特に金融庁の動きで注目なのはインパクトコンソーシアムまわりです。金融庁のインパクトに関連する動きは、それこそ10年前では考えられなかったです。逆にいえば、機関投資家も企業も、まだまだインパクト投資やインパクト評価などのノウハウも豊富ではないので、まさにこれからというところです。
経産省では、企業価値向上がテーマの研究会もあり、いよいよサステナビリティも経営戦略と統合させるような議論が進み始めています。もちろん、国内上場企業でも時価総額が大きい数百社などは、それこそ10年以上前から取り組みをしてましたけど。
経産省では、いわゆるSX(サステナビリティ・トランスフォーメーション)を積極的に進めておりますが、様々な施策の陰に隠れ知名度や解像度は低くく、今後もさらにプッシュしてくるかは不透明です。
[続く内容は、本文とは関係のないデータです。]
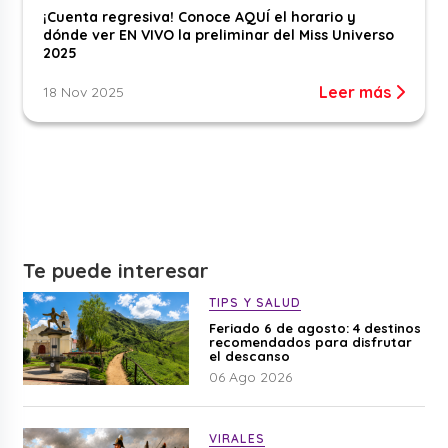
¡Cuenta regresiva! Conoce AQUÍ el horario y
dónde ver EN VIVO la preliminar del Miss Universo
2025
Leer más
18 Nov 2025
Te puede interesar
TIPS Y SALUD
Feriado 6 de agosto: 4 destinos
recomendados para disfrutar
el descanso
06 Ago 2026
VIRALES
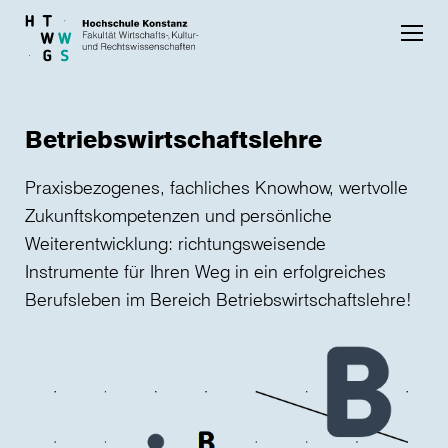
Skip to main content
Betriebswirtschaftslehre
Praxisbezogenes, fachliches Knowhow, wertvolle
Zukunftskompetenzen und persönliche
Weiterentwicklung: richtungsweisende
Instrumente für Ihren Weg in ein erfolgreiches
Berufsleben im Bereich Betriebswirtschaftslehre!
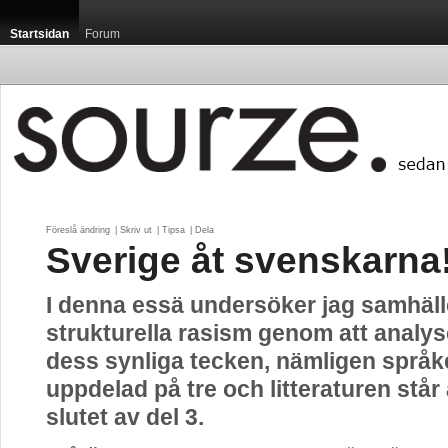
Startsidan
Forum
Föreslå ändring
| 
Skriv ut
| 
Tipsa
| 
Dela
Sverige åt svenskarna!
I denna essä undersöker jag samhäll
strukturella rasism genom att analys
dess synliga tecken, nämligen språk
uppdelad på tre och litteraturen står
slutet av del 3.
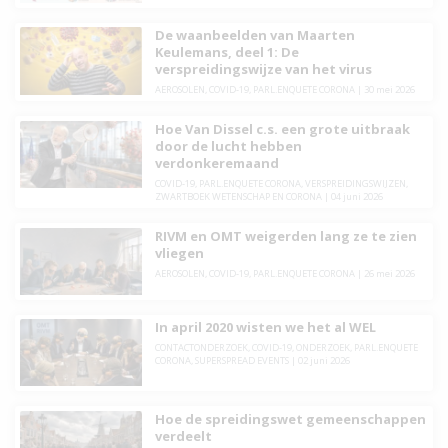
De waanbeelden van Maarten
Keulemans, deel 1: De
verspreidingswijze van het virus
AEROSOLEN
,
COVID-19
,
PARL.ENQUETE CORONA
|
30 mei 2026
Hoe Van Dissel c.s. een grote uitbraak
door de lucht hebben
verdonkeremaand
COVID-19
,
PARL.ENQUETE CORONA
,
VERSPREIDINGSWIJZEN
,
ZWARTBOEK WETENSCHAP EN CORONA
|
04 juni 2026
RIVM en OMT weigerden lang ze te zien
vliegen
AEROSOLEN
,
COVID-19
,
PARL.ENQUETE CORONA
|
26 mei 2026
In april 2020 wisten we het al WEL
CONTACTONDERZOEK
,
COVID-19
,
ONDERZOEK
,
PARL.ENQUETE
CORONA
,
SUPERSPREAD EVENTS
|
02 juni 2026
Hoe de spreidingswet gemeenschappen
verdeelt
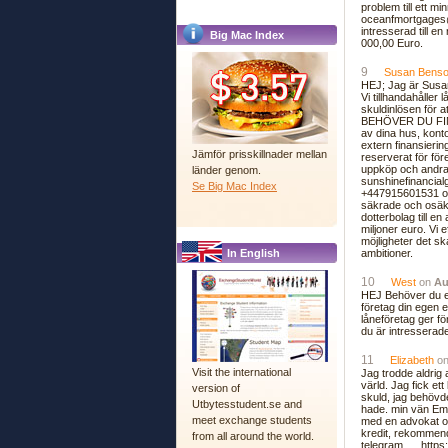
problem till ett 
oceanfmortgages@g
intresserad till en
Big Mac Index
000,00 Euro.
9
Susan Bens
HEJ; Jag är Susa
Vi tillhandahåller
skuldinlösen för at
BEHÖVER DU FINAN
av dina hus, kontor
extern finansieri
Jämför prisskillnader mellan
reserverat för för
uppköp och andr
länder genom.
sunshinefinancial
Se Big Mac Index
+447915601531 och
säkrade och osä
dotterbolag till e
miljoner euro. Vi e
möjligheter det sk
In English
ambitioner.
10
West
on
Au
HEJ Behöver du ett
företag din egen 
låneföretag ger fö
du är intresserad
11
Elizabeth
o
Visit the international
Jag trodde aldrig
värld. Jag fick ett
version of
skuld, jag behövde
Utbytesstudent.se and
hade. min vän Emi
meet exchange students
med en advokat och
kredit, rekommend
from all around the world.
telegram___https:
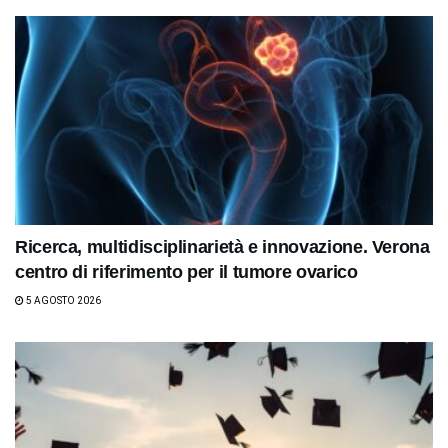
Ricerca, multidisciplinarietà e innovazione. Verona
centro di riferimento per il tumore ovarico
5 AGOSTO 2026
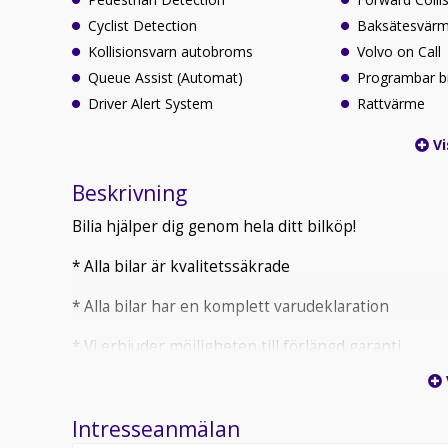
Cyclist Detection
Baksätesvär
Kollisionsvarn autobroms
Volvo on Call
Queue Assist (Automat)
Programbar b
Driver Alert System
Rattvärme
Vi
Beskrivning
Bilia hjälper dig genom hela ditt bilköp!
* Alla bilar är kvalitetssäkrade
* Alla bilar har en komplett varudeklaration
* Vi erbjuder möjligheten till förlängd garanti
* 30 dagars bytesrätt för samtliga begagnade bilar (lä
Intresseanmälan
* El- & hybridbilar har dokumenterad batterihälsa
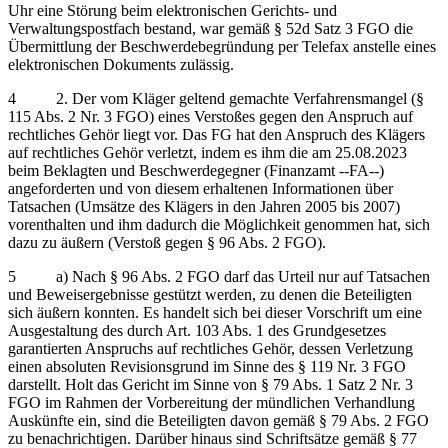
Uhr eine Störung beim elektronischen Gerichts- und
Verwaltungspostfach bestand, war gemäß § 52d Satz 3 FGO die
Übermittlung der Beschwerdebegründung per Telefax anstelle eines
elektronischen Dokuments zulässig.
4 2. Der vom Kläger geltend gemachte Verfahrensmangel (§
115 Abs. 2 Nr. 3 FGO) eines Verstoßes gegen den Anspruch auf
rechtliches Gehör liegt vor. Das FG hat den Anspruch des Klägers
auf rechtliches Gehör verletzt, indem es ihm die am 25.08.2023
beim Beklagten und Beschwerdegegner (Finanzamt ‑‑FA‑‑)
angeforderten und von diesem erhaltenen Informationen über
Tatsachen (Umsätze des Klägers in den Jahren 2005 bis 2007)
vorenthalten und ihm dadurch die Möglichkeit genommen hat, sich
dazu zu äußern (Verstoß gegen § 96 Abs. 2 FGO).
5 a) Nach § 96 Abs. 2 FGO darf das Urteil nur auf Tatsachen
und Beweisergebnisse gestützt werden, zu denen die Beteiligten
sich äußern konnten. Es handelt sich bei dieser Vorschrift um eine
Ausgestaltung des durch Art. 103 Abs. 1 des Grundgesetzes
garantierten Anspruchs auf rechtliches Gehör, dessen Verletzung
einen absoluten Revisionsgrund im Sinne des § 119 Nr. 3 FGO
darstellt. Holt das Gericht im Sinne von § 79 Abs. 1 Satz 2 Nr. 3
FGO im Rahmen der Vorbereitung der mündlichen Verhandlung
Auskünfte ein, sind die Beteiligten davon gemäß § 79 Abs. 2 FGO
zu benachrichtigen. Darüber hinaus sind Schriftsätze gemäß § 77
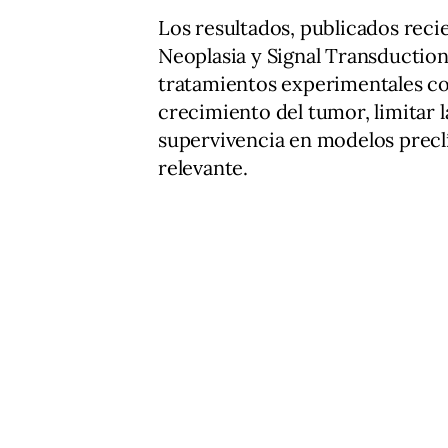
Los resultados, publicados recie
Neoplasia y Signal Transductio
tratamientos experimentales co
crecimiento del tumor, limitar l
supervivencia en modelos preclí
relevante.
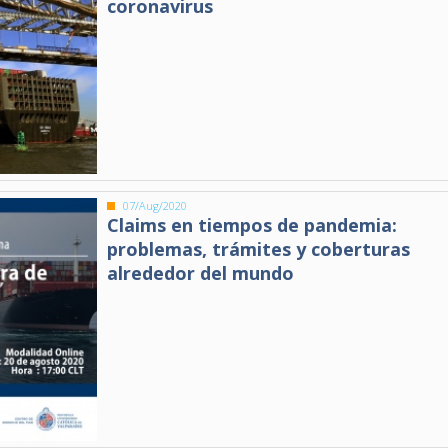
coronavirus
07/Aug/2020
Claims en tiempos de pandemia:
problemas, trámites y coberturas
alrededor del mundo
ただ、2020年発表から5年近くがたち、コンサルティング会社や先進企業ではよく言及されるようになったので、成果は一定レベルあったとも言えそうです。私も『未来ビジネス図解 SX&SDGs』という本を2022年に出したくらいですから。
環境省も「温室効果ガス排出量算定・報告・公表制度検討会」などの会議体はありますけど、金融庁・経産省ほどではないため、本記事では個別には紹介しません。環境省は審議会等より単発の施策の話も多いので、環境省のウェブサイトのニュースリリースを定期的にチェックしたほうがいいですね。サステナビリティ関係者は月1回はチェックしましょう。わりと、サステナビリティ関する色々な募集もしています。
内閣官房も、わりとサステナビリティ的な取り組み(GX関連、SDGs関連)の動きをしてます。GX実行会議などがあります。
まとめ
いかがでしたでしょうか。特に金融庁と経産省はかなりサステナビリティ関連のプロジェクトが動いているのがご理解いただけると思います。これらの審議会からでたレポートが、法律になったりガイドラインになったりで、事業活動に少なからず影響を与えるので、とにかくこまめにチェックして「知りませんでした」をなくしましょう。